### Dataset entries
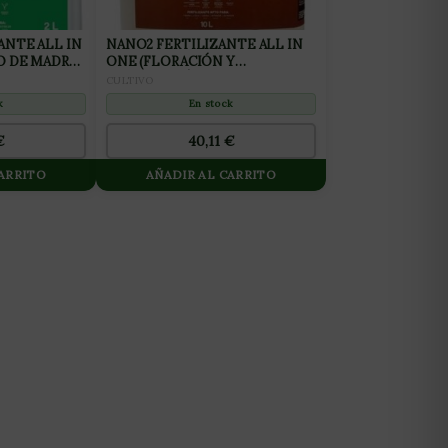
ANTE ALL IN
NANO2 FERTILIZANTE ALL IN
O DE MADRES
ONE (FLORACIÓN Y
FINALIZACIÓN) 10L
CULTIVO
k
En stock
€
40,11
€
CARRITO
AÑADIR AL CARRITO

### Exercise aim
Print all of the data exactly, and do not carry over any pictures.

### Your solution
ANTE ALL IN
NANO2 FERTILIZANTE ALL IN
O DE MADRES
ONE (FLORACIÓN Y
FINALIZACIÓN) 10L
CULTIVO
k
En stock
€
40,11
€
CARRITO
AÑADIR AL CARRITO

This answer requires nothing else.